INPUT FOR THIS TASK Start Marker
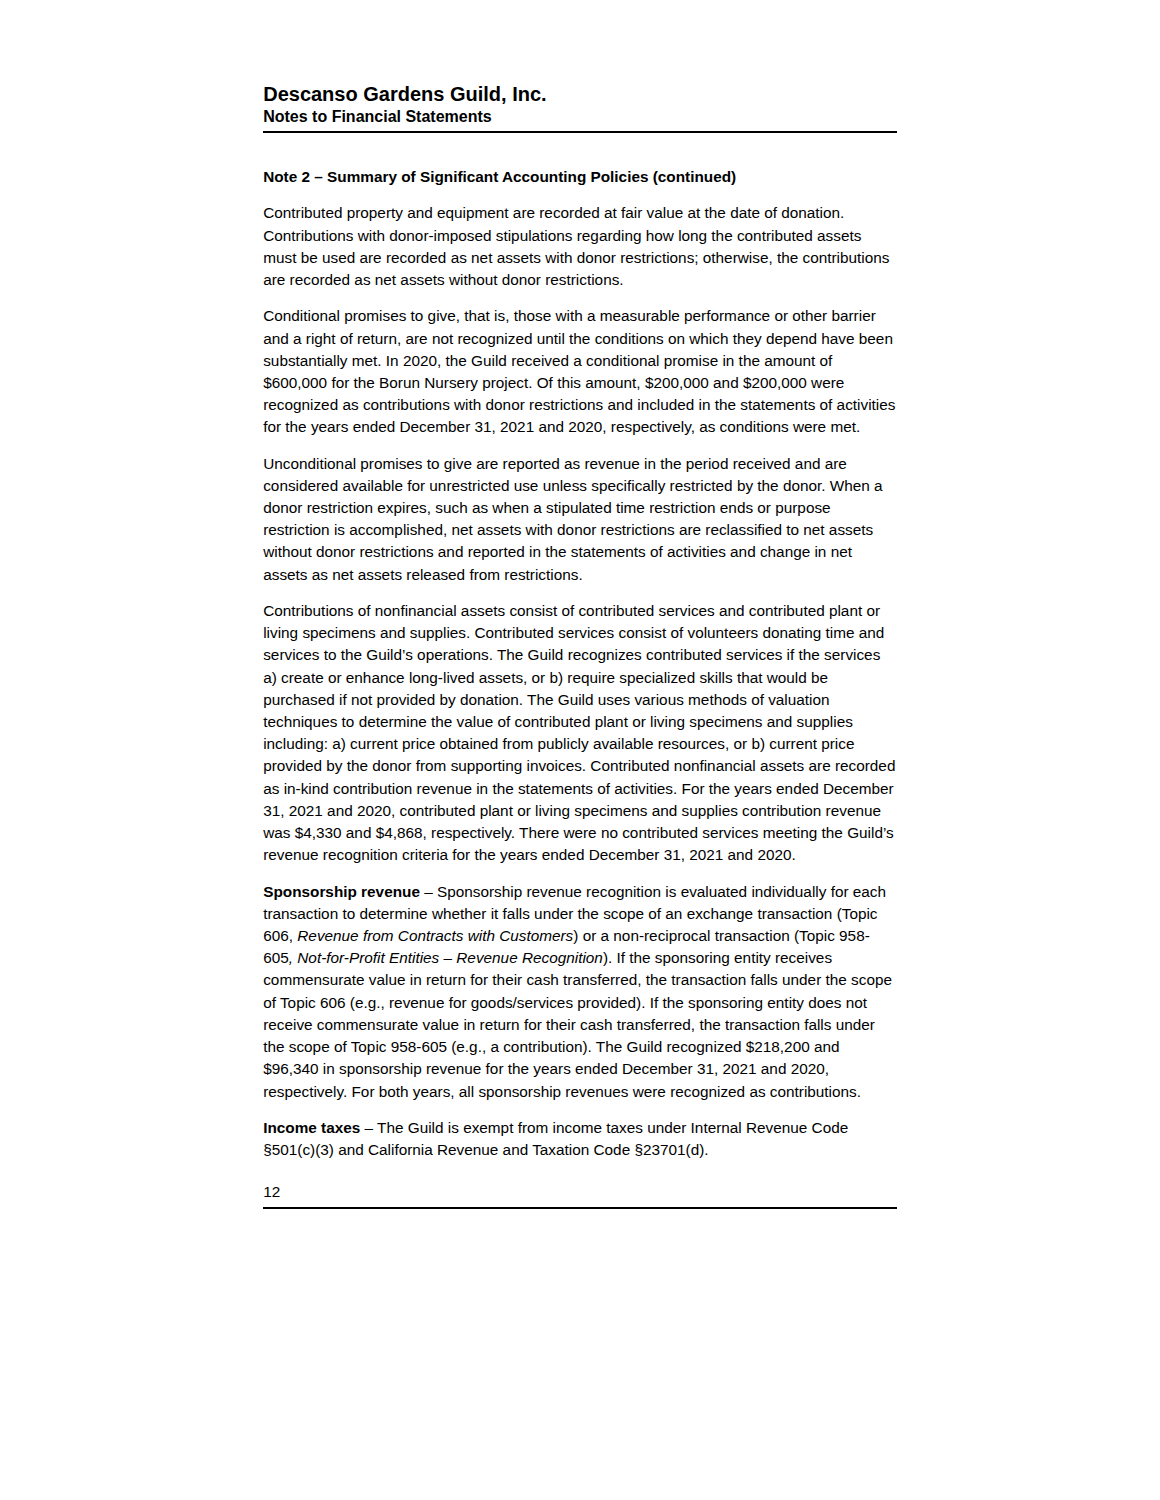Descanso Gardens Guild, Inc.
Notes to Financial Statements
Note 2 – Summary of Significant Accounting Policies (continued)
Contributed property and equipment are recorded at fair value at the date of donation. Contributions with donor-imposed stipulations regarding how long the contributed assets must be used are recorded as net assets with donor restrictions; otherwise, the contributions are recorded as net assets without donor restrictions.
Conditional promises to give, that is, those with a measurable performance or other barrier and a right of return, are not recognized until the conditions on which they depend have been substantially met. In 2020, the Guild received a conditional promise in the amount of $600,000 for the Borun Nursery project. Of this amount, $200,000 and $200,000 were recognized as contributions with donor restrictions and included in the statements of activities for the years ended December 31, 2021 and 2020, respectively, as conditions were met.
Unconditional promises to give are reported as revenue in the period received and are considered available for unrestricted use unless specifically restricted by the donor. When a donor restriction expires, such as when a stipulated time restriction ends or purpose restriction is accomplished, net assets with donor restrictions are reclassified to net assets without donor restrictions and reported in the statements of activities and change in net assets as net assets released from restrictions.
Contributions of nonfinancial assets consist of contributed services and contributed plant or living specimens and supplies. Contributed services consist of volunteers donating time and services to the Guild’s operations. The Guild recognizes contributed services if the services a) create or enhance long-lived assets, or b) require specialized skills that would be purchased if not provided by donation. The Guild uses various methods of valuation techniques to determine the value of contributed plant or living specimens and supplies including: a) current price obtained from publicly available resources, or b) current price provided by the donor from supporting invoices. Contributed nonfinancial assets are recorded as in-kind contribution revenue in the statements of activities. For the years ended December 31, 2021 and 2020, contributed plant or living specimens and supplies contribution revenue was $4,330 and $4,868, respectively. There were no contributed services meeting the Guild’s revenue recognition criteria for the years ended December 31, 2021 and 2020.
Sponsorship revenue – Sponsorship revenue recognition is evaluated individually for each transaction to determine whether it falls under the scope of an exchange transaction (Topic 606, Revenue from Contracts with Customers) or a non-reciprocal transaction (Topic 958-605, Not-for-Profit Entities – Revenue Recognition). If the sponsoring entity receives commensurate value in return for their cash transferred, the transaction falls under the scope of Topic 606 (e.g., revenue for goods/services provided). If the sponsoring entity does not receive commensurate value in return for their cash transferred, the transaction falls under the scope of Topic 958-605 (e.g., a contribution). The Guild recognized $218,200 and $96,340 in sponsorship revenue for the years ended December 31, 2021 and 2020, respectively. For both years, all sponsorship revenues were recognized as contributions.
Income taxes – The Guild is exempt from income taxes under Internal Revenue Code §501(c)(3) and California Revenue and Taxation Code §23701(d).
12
INPUT FOR THIS TASK End Marker
● TASK TO CARRY OUT: Exact copy, pictures excluded: repeat the lines from the top of the material through the line with "Contributed property and".

● ANSWER BOX:
Descanso Gardens Guild, Inc.
Notes to Financial Statements
Note 2 – Summary of Significant Accounting Policies (continued)
Contributed property and equipment are recorded at fair value at the date of donation. Contributions with donor-imposed stipulations regarding how long the contributed assets must be used are recorded as net assets with donor restrictions; otherwise, the contributions are recorded as net assets without donor restrictions.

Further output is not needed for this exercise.